### Data extract
┌──

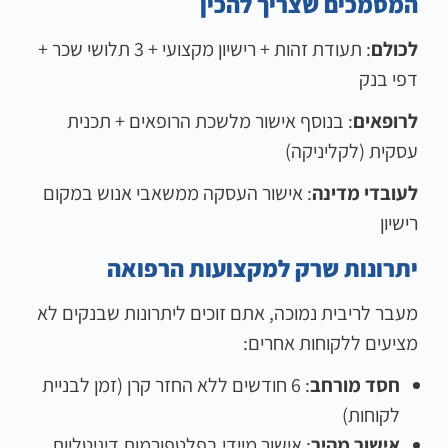
המסמכים שצריך להכין
לכולם
: תעודת זהות + רישיון מקצועי + 3 תלושי שכר +
דפי בנק
לרופאים
: בנוסף אישור מלשכת הרופאים + תכנית
עסקית (לקליניקה)
לעובדי מדינה
: אישור העסקה ממשאבי אנוש במקום
רישיון
יתרונות שרק למקצועות הרפואה
מעבר לריבית נמוכה, אתם זוכים ליתרונות שבנקים לא
מציעים ללקוחות אחרים:
חסד מורחב
: 6 חודשים ללא החזר קרן (זמן לבניית
לקוחות)
אישור מהיר
: אישור מיידי בפלטפורמות דיגיטליות,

└──

### Task instructions
Return, exactly as written, the "לעובדי מדינה" line and each line after it through the end of the listing above.

### Expected answer
לעובדי מדינה
: אישור העסקה ממשאבי אנוש במקום
רישיון
יתרונות שרק למקצועות הרפואה
מעבר לריבית נמוכה, אתם זוכים ליתרונות שבנקים לא
מציעים ללקוחות אחרים:
חסד מורחב
: 6 חודשים ללא החזר קרן (זמן לבניית
לקוחות)
אישור מהיר
: אישור מיידי בפלטפורמות דיגיטליות,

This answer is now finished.